My first real job experience that didn’t involve fast food was as an intern at The Boeing Company. It was the boondoggle of internships, with salmon bakes and dinners with the top brass for me and my cohorts. I was working on failure mode analysis on the new airplane design. Even though I was doing everyday Jane-engineer work, I was invited to sit in on an assortment of high level meetings thanks to this intern program. The plane design was in the last phase of a multiple phased process, so any design changes coming in at this stage would ripple through in painful and costly ways. The aircraft systems had multiple redundancies, and as it would happen, I found a failure mode that was below the required level of redundancies.

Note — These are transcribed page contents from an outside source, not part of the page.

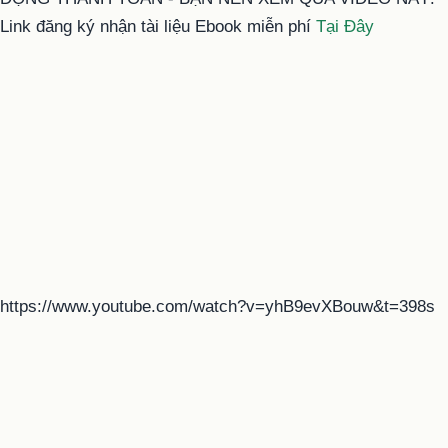
Link đăng ký nhận tài liệu Ebook miễn phí
Tại Đây
https://www.youtube.com/watch?v=yhB9evXBouw&t=398s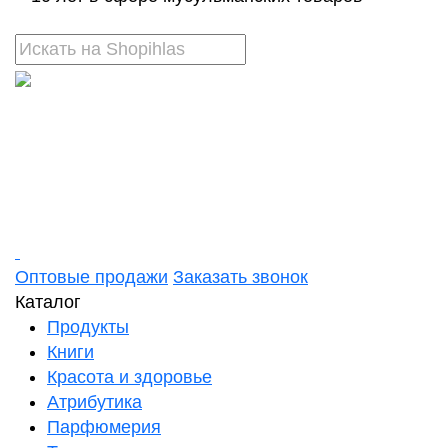
Оптовые продажи
Заказать звонок
Каталог
Продукты
Книги
Красота и здоровье
Атрибутика
Парфюмерия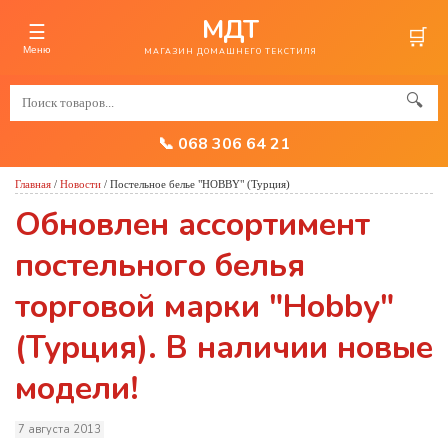
МДТ
☰
🛒
Меню
МАГАЗИН ДОМАШНЕГО ТЕКСТИЛЯ
🔍
📞 068 306 64 21
Главная
/
Новости
/
Постельное белье "HOBBY" (Турция)
Обновлен ассортимент
постельного белья
торговой марки "Hobby"
(Турция). В наличии новые
модели!
7 августа 2013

Having sat in on the design review meetings, I knew what would happen. I would present the failure mode. The analysis would be reviewed. The cost and delay of correcting the problem would be discussed and debated. This would go on for some time, until one of the 10 or so very senior guys sitting around this elegant wood conference table in their mostly white shirts and ties would say, in a slow, deep voice, emphasizing each word: “But….how much…is a human life worth?” At this, everyone else around the table would look down at their tie, at their hands. There would be a pregnant pause, a quiet interlude.
What do you think happened next? After this pause, the meeting would suddenly be on again, with the discussion now focused on how to make the change in the most efficient way. So I went to the next Friday meeting, this time as a participant, not a fly on the wall, and I presented my findings. And they groaned at the change. They reviewed my analysis. The schedule and cost implications were hotly debated. This went on for a while. Then someone said…
Boeing had a touchstone to test every decision on. It didn’t need escalation; it didn’t need a strategic review. You could argue this was easy for Boeing, since the consequences were so high.
So what do you do if you are just a regular company with regular products, like let’s say Costco? Costco’s famous “Calvin Klein jeans story,” from Evelyn Clark’s book Around the Corporate Campfire via Dan Heath and Chip Heath’s Made to Stick blog on Fastcompany, answers this question.
“In 1996, Costco was selling out of Calvin Klein jeans at $29.99 a pair. Then, the chain’s buyers struck a deal to get about 4 million pairs at a discounted price; with Costco’s usual 14% markup, the jeans would sell for just $22.99. The buyers knew that Costco could easily sell out the full order at $29.99. Where do you set the price? The decision: $22.99. Jim Sinegal, CEO, said, “I use that as an example because it would be so tempting for a buyer to go with the higher price for a very quick $28 million in additional profits, but ours didn’t. That’s an example of how we keep faith with the customer.” “
Costco has a pact with their customers. It’s not perhaps as compelling as keeping them safe at 30,000 feet, but there is an implicit contract with the customer, which drives loyalty and trust. In the jeans story, Costco gave up a quick $28M to “keep faith with the customer”. No escalation, no strategic review. Costco has their touchstone. What’s yours?